Subaru forecasts half of the buyers of the new-generation Impreza that went on sale in December will be under 45 and a third will be millennials.
"One of the things that struck us talking to younger customers is they are looking for long-lasting cars, and in the family formation, they are focused on safety," Sullivan said.
Nissan's Aron said capturing millennials means more than just bringing in more sales. "Our equity lies in being a more bold and provocative brand."
"Most people, and the younger generation in general, are stressed out by driving, increasing commute times, increasing traffic situations," he said.
The digital generation
Marketing to millennials also is changing. TV is of less importance. Social media, with new sites and apps popping up at a rapid pace, is far more relevant, automakers said.
Autotrader found that millennial vehicle buyers do 61 percent of their research and shopping online and just 12 percent visiting dealerships. "Millennials feel the Internet is four times more helpful during the shopping process than TV or newspapers."
And millennials like communicating through images more than older groups, Autotrader said.
JLR tried to capitalize on the millennial taste for photos and videos during last year's multicity Art of Performance Tour and allowed participants to test drive cars. Using in-car video technology and special effects, videos were created for participants to post on social media.
"What we did is the best encapsulation to reach this new audience, tapping into ... millennials' desire for virtual content and making those videos that are shareable," McCullough said.
And 37 percent of the tour participants were 25- to 32-year-olds, she said.
"You have to take chances, and you have to learn. It is changing so fast with things like Snapchat that weren't on the radar six months ago," McCullough said. "You have to dedicate some of your budget to do that and learn."
Luring more millennials will indeed take time. As Nissan's Aron puts it, it will be a five- to 10-year "assault on millennials."
"You can't boil the ocean all at once, so we are trying to leverage our brand image with our investment in connective services and leadership with electric vehicles like the Nissan Leaf."
Lease vs. buy
According to a new Edmunds study, about 32 percent of millennials who bought a vehicle last year opted to lease, up from 21 percent in 2011.
Millennials were the biggest group of lessees with a household income under $50,000, Edmunds said.
"Leasing hits a sweet spot for millennials -- they can enjoy the benefits of owning a new vehicle at a low price point with the latest features they crave," Jessica Caldwell, an Edmunds analyst, said in a release. "If automakers make a positive first impression with this influential group, they have a great opportunity to build lasting relationships as brand loyalty rates are much higher among shoppers who lease vs. buy."
Lessees save an average of $120 per month leasing rather than financing, and the terms average 36 months, Edmunds said. Last year, the average period for financing was 69 months.

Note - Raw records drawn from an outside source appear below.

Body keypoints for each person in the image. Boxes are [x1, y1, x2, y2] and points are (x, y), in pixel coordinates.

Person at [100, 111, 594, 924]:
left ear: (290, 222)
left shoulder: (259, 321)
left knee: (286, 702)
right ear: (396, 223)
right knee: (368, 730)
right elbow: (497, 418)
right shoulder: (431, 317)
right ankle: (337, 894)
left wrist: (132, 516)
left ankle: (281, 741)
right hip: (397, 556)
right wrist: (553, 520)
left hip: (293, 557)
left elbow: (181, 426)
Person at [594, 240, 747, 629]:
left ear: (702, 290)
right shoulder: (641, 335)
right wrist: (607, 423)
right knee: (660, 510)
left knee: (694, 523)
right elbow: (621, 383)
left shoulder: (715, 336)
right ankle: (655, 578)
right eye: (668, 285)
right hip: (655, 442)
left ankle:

When millennials do finance, it's for a longer term, generally 64 months -- which AutoNation says is the average length of most of its buyers' contracts.

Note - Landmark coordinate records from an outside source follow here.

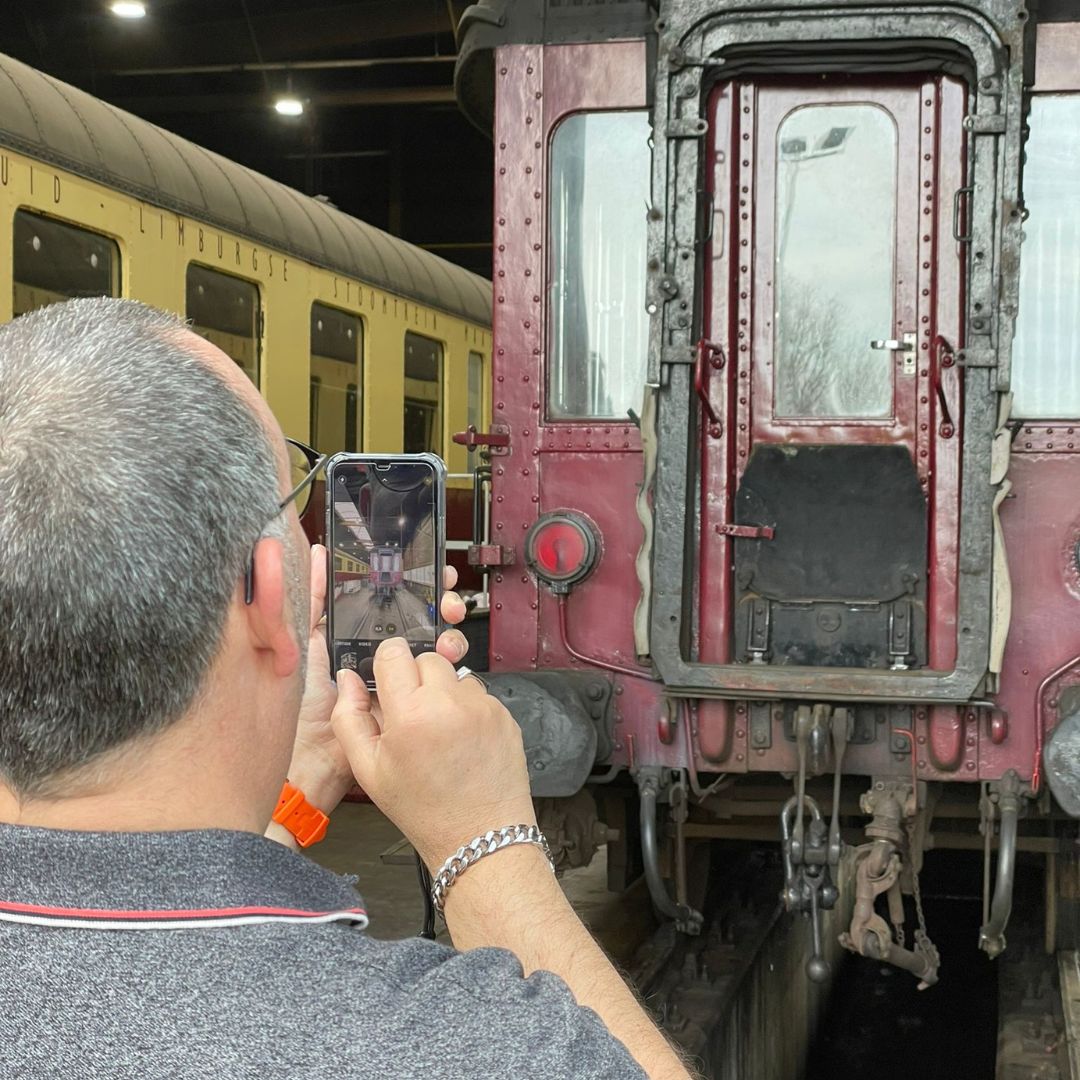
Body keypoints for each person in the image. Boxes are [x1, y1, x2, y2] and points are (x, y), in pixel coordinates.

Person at [0, 298, 693, 1079]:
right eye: (292, 498)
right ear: (269, 596)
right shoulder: (446, 1046)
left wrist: (295, 789)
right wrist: (484, 844)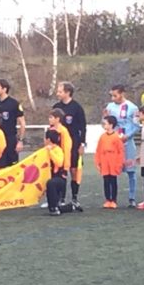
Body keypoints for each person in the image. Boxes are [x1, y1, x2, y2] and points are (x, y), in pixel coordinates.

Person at [104, 84, 140, 207]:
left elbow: (136, 126)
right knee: (112, 172)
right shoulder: (109, 107)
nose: (113, 98)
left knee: (131, 171)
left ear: (122, 94)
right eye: (111, 96)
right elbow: (105, 123)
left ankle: (132, 198)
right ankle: (112, 199)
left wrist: (127, 136)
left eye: (115, 95)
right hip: (114, 144)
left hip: (127, 142)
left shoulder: (132, 107)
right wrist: (104, 117)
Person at [54, 81, 87, 210]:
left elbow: (82, 127)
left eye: (60, 91)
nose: (58, 93)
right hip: (59, 144)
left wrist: (82, 144)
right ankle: (60, 198)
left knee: (73, 170)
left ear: (67, 93)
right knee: (60, 171)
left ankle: (74, 198)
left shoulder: (77, 108)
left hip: (74, 143)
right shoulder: (56, 107)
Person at [0, 79, 25, 166]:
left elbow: (22, 123)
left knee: (12, 166)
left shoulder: (14, 103)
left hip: (10, 139)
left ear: (4, 89)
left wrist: (20, 141)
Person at [96, 115, 125, 209]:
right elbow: (98, 150)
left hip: (113, 160)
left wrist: (119, 163)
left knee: (113, 180)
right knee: (106, 180)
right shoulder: (102, 137)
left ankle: (114, 200)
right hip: (104, 160)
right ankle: (108, 199)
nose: (104, 125)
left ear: (111, 125)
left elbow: (120, 151)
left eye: (106, 123)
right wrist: (98, 162)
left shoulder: (116, 137)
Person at [43, 129, 68, 216]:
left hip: (59, 178)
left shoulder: (58, 150)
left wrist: (50, 152)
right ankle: (58, 207)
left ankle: (54, 206)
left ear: (48, 140)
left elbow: (59, 162)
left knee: (51, 183)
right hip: (50, 177)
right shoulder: (44, 150)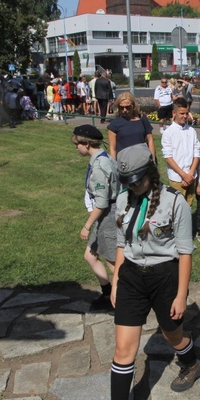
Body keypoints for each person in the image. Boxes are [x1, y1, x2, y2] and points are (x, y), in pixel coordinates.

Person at [108, 144, 200, 400]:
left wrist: (181, 295)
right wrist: (116, 280)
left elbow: (185, 253)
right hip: (131, 277)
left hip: (164, 277)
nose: (133, 186)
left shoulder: (175, 202)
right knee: (123, 349)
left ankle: (192, 363)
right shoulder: (123, 199)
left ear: (151, 172)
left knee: (172, 334)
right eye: (128, 182)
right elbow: (120, 243)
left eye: (137, 180)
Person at [72, 125, 120, 311]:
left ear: (86, 143)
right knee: (90, 255)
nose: (76, 148)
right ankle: (108, 293)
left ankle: (124, 300)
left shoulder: (101, 165)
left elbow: (102, 203)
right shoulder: (102, 158)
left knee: (113, 263)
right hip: (104, 216)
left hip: (107, 216)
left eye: (77, 144)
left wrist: (87, 226)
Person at [161, 98, 200, 205]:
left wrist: (190, 173)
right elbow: (168, 157)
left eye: (187, 113)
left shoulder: (191, 131)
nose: (185, 116)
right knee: (176, 207)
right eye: (181, 113)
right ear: (174, 113)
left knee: (189, 204)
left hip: (191, 176)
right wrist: (183, 175)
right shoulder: (168, 132)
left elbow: (197, 153)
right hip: (177, 178)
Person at [107, 92, 156, 161]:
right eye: (121, 107)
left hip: (143, 161)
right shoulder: (114, 124)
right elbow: (112, 149)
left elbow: (150, 140)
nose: (125, 110)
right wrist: (114, 167)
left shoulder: (142, 119)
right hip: (125, 164)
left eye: (128, 107)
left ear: (133, 106)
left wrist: (153, 160)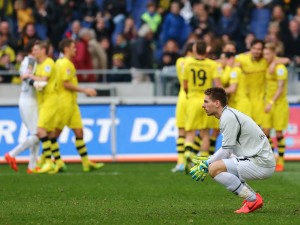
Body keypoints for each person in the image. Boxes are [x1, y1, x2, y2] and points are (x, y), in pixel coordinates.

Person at [190, 87, 275, 214]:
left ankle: (252, 199)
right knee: (217, 165)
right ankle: (252, 198)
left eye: (206, 101)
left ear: (217, 103)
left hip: (260, 163)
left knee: (214, 169)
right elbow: (229, 151)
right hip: (257, 159)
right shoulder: (228, 115)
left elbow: (226, 151)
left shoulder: (228, 117)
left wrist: (207, 163)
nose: (203, 105)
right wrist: (209, 160)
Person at [54, 38, 104, 173]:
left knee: (79, 132)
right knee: (55, 134)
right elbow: (65, 83)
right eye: (73, 47)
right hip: (64, 103)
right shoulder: (65, 64)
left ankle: (86, 162)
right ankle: (53, 161)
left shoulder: (61, 62)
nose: (75, 49)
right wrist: (85, 90)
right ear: (66, 49)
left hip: (71, 103)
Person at [4, 39, 44, 173]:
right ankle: (12, 154)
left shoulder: (30, 61)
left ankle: (32, 166)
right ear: (32, 49)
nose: (40, 50)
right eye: (37, 48)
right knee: (37, 133)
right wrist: (37, 83)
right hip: (29, 100)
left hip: (29, 99)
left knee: (36, 133)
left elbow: (26, 76)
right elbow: (26, 78)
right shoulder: (31, 61)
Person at [182, 40, 221, 174]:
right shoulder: (212, 64)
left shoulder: (187, 63)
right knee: (205, 133)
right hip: (206, 100)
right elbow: (217, 84)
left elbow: (185, 85)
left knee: (190, 132)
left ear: (194, 50)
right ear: (206, 51)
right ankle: (202, 165)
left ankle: (187, 153)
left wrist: (189, 95)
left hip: (192, 100)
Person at [23, 40, 58, 173]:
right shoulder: (39, 64)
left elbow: (43, 80)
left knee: (40, 130)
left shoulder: (48, 63)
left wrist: (28, 75)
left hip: (50, 100)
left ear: (43, 50)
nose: (34, 52)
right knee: (49, 132)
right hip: (42, 100)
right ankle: (55, 161)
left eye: (36, 50)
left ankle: (49, 161)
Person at [262, 43, 289, 172]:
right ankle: (273, 157)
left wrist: (271, 102)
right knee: (265, 132)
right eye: (264, 54)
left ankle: (281, 161)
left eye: (267, 54)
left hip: (278, 104)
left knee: (278, 133)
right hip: (268, 103)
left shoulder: (280, 68)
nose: (265, 56)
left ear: (273, 54)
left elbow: (280, 88)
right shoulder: (267, 65)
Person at [172, 42, 194, 173]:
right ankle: (190, 157)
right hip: (193, 97)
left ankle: (180, 161)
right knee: (193, 131)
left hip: (182, 97)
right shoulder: (195, 63)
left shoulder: (180, 61)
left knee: (181, 130)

But if interest rates rise and residuals are under more pressure, leasing may become less attractive to millennials.
"If credit were to tighten, it could put pressure on millennials, which affects the market," Schuster said.
Nevertheless, J.D. Power forecasts that millennials' leasing rates will rise "as they get a little older and a little bit wealthier," said King.
The segment will grow in both purchasing and leasing, he adds: "They are big enough that they cover all bases."